╭─ Extract provided
The above descriptions are by way of example only and should not be considered as limiting but merely as a guide to teach one skilled in the art as to how the invention can be used.

Claims

Claims

1. Silencing reagents that are able to bind to the accessible region of APP, for use in the modulation of APP, selected from the following list of antisense sequences; CATTCTGGACATTCATGTGCATGTTCAGTCTGCCACAGAACATGG AACATGGCAATCTGGGGTTCAGCCAGCAGGCCA GTGGGGATGGGTCTTGCACTGCTTGCGGCCC GATCTGCAGTTCAGGGTAGACTTCTTGGCAA TTCCACCTCAGCCACTTCTTCCTCCTCTGCTACTTCTACTACTTT GACATCCGAGTCATCCTCCTCCGCATCAGCAGAAT TGCTCGGCACGGCCCCGTCTCGGCTTGTTCAGA GCAATGCTGGTGGTTCTCTCTGTGGCTTCTTCGTAGGGTTC CCTCATCACCATCCTCATCGTCCTCGTCATC CATGCAGTACTCTTCTGTGTC AAAGTTGTTCCGGTTGCCGCCACA GTTGCCGCCACATCCGCCGTAAAA AAAGAATGGGGCACACTTCCCTTCAGTCACATCAAA CAAGTTCTTTGCTTGACGTTCTGCCTCTTCCCATTCTCT ATAAATCACACGGAGGTGTGTCATAACCTGGGACCGGATCTG AAAATGCATAGTGATCAGGAA GCAGCTGAACTCCCACGTTCACAT AAAGTAGGACTTAATTGGGTCACAAACCACAAGAAT AATATACAACTGGCTAAGGGGCTATGTGAT GGAGAGAATCTATTCATGCACTAGTTT AACAAACGTGTGTATCCTCTTAAT ACAGGTGGCGCTCCTCTGG TCTGGGGTGACAGCGGCGT CAAACATCCATCCTCTCCT CCTCTCCTGGTGTAAGAAT GTTCCGGTTGCCGCCACAT TGCCGCCACATCCGCCGTA TCCTTCTGTTCTGCGCGGA CGCGGACATACTTCTTTAG GACGTTCTGCCTCTTCCCA CCTCTTCCCATTCTCTCAT GGATCCACCAGCGCACATG TCGGAACTTGTCAATTCCG GATGGGTAGTGAAGCAATG CATGATTGTGATCGTGGTG

2. Silencing reagents as in Claim 1, which contain all or part of antisense sequences from the abovementioned list.
╰─
╭─ Data excerpts
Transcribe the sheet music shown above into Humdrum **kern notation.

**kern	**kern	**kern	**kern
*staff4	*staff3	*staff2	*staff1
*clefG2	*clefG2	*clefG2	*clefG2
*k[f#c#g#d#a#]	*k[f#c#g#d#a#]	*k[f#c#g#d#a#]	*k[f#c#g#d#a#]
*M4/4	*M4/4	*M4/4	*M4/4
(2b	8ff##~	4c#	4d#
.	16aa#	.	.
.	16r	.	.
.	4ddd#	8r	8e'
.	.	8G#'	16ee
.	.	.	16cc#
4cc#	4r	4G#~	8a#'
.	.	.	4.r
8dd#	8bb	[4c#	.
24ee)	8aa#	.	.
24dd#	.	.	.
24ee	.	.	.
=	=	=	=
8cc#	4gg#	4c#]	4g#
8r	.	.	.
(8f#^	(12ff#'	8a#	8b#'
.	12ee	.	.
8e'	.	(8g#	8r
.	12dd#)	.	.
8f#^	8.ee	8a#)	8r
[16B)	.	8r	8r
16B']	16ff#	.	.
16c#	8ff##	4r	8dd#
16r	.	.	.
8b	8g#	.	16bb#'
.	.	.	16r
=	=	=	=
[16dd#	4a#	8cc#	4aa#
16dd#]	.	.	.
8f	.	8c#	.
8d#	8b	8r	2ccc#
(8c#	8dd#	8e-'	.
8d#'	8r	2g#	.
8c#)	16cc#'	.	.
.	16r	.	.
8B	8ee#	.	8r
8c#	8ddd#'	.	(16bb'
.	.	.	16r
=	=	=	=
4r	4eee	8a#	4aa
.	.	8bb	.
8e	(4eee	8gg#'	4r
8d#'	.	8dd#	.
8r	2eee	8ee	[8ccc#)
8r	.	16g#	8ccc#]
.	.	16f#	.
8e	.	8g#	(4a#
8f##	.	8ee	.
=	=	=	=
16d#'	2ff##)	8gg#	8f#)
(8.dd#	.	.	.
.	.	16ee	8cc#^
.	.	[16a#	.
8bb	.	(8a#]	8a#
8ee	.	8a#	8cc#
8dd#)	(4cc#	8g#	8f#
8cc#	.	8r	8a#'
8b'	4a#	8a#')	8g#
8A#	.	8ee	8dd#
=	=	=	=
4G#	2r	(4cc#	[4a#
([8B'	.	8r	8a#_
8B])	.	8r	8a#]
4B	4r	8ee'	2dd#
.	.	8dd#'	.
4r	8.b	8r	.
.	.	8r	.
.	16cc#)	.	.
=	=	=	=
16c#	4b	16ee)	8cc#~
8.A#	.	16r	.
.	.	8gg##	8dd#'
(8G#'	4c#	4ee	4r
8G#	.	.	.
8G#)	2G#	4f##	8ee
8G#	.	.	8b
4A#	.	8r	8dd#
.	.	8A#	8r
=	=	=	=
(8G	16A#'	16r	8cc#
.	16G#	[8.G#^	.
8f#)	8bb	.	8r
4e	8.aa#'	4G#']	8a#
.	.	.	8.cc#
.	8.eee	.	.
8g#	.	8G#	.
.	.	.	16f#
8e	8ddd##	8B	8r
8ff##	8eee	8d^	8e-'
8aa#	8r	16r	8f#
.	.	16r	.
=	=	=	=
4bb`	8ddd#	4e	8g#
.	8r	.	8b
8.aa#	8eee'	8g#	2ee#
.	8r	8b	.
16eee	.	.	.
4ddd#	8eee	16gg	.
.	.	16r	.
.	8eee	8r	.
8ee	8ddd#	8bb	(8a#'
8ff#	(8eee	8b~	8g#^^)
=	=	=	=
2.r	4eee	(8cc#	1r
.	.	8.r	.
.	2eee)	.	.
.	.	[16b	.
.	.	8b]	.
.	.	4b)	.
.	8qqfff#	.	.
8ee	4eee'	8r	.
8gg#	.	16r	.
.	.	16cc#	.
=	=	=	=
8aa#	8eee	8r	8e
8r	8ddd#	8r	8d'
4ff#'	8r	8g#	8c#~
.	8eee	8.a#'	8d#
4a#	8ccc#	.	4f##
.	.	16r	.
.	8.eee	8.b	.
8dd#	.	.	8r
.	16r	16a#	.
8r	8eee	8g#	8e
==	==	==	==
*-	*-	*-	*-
╰─
→ What you will do:
1. In the patent claims excerpt, to what region do the silencing reagents of claim 1 bind?
2. Pick up the patent claims excerpt immediately after its final claim and continue it in the same formal claim style.

→ Task-by-task outputs:
1. The accessible region of APP.

2.
3. Silencing reagents as in any of the previous Claims wherein the silencing reagents show >90% homology to the antisense sequences from the abovementioned list.

4. Silencing reagents as in any of the previous Claims that are able to bind to accessible parts of an APP gene, wherein the silencing reagents are modified by the incorporation of ethylene bridged nucleic acids.

5. Silencing reagents as in any of the previous Claims wherein the silencing reagents comprise a mixture of ethylene bridged nucleic acids (ENAs) , and unmodified nucleic acids, such that the unmodified nucleotides promote enzymatic cleavage of the RNA strand of a hetero duplex formed between the antisense reagent and a target RNA transcript by means of recruiting RNase H or a similar endogenous or ectopic enzyme.

6. Silencing reagents as in any of the previous Claims wherein the silencing reagents comprise a mixture of ethylene bridged nucleic acids and any type of modified nucleotide that is able mediate cleavage of a target transcript by RNaseH.

7. Silencing reagents as in any of the previous Claims wherein the silencing reagents are antisense reagents

8. Silencing reagents as in Claim 7 wherein the antisense reagents are flanked by between one and ten modified synthetic nucleotides that may themselves form part of the antisense sequence, or may not.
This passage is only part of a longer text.